### Provided passage
####################

2021 Fiscal Year Annual Research Report
Zero-shot Cross-modal Embedding Learning
Project/Area Number |
19K11987
|
Research Institution | National Institute of Informatics |
Principal Investigator |
ュ イ 国立情報学研究所, コンテンツ科学研究系, 特任助教 (00754681)
|
Project Period (FY) |
2019-04-01 – 2022-03-31
|
Keywords | Cross-Modal Correlation / Cross-Modal Embedding |
Outline of Annual Research Achievements |
We study cross-modal embedding learning for two tasks. (1) We present a novel variational autoencoder (VAE) architecture for audio-visual cross-modal learning. i) Audio encoder and visual encoder separately encode audio and visual data into two different spaces, and the features are further mapped to a common sub-space by canonical correlation analysis (CCA). ii) Probabilistic modeling methods are utilized to handle possible noise and missing information in the data. In this way, the cross-modal discrepancy from intra-modal and inter-modal information are simultaneously eliminated in the joint embedding subspace. (2) Embedding learning is also very important for cross-modal generative modeling, besides cross-modal retrieval. We pay attention to learning the relationship between melody and lyrics in different feature spaces to generate the best matching pair between them. The challenging issue is how to solve the discrepancy between real training samples and generated ones. In this project, for melody generation, we propose a novel architecture, Three Branch Conditional LSTM-GAN conditioned on lyrics which is composed of a LSTM-based generator and discriminator respectively. The generative model is composed of three branches of identical and independent lyrics-conditioned LSTM-based sub-networks, each responsible for generating an attribute of a melody. For discrete-valued sequence generation, we leverage the Gumbel-Softmax technique to train GANs.
|

####################

### Supplied material
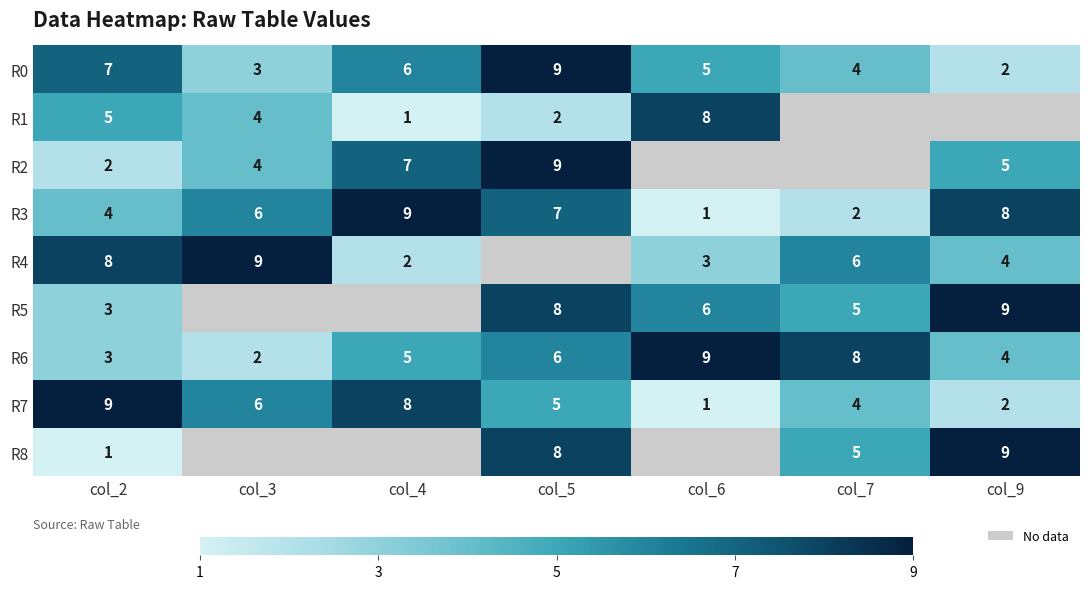

What is the smallest value displayed?

1.0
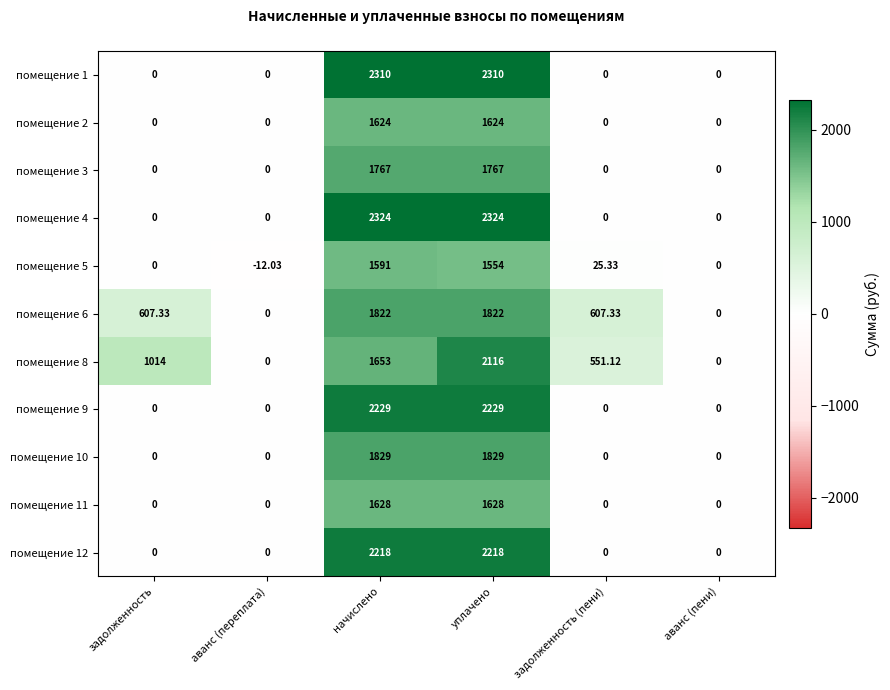

At which category is the sum across all series the highest?

уплачено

####################

### Work task 1
Print the research report from "2021 Fiscal Year" to "コンテンツ科学研究系, 特任助教 (00754681)".
### Work task 2
According to the research report, what technique is used to train GANs for discrete-valued sequence generation?
Work from the research report alone, not from the data.

### Response box 1
2021 Fiscal Year Annual Research Report
Zero-shot Cross-modal Embedding Learning
Project/Area Number |
19K11987
|
Research Institution | National Institute of Informatics |
Principal Investigator |
ュ イ 国立情報学研究所, コンテンツ科学研究系, 特任助教 (00754681)

### Response box 2
The Gumbel-Softmax technique.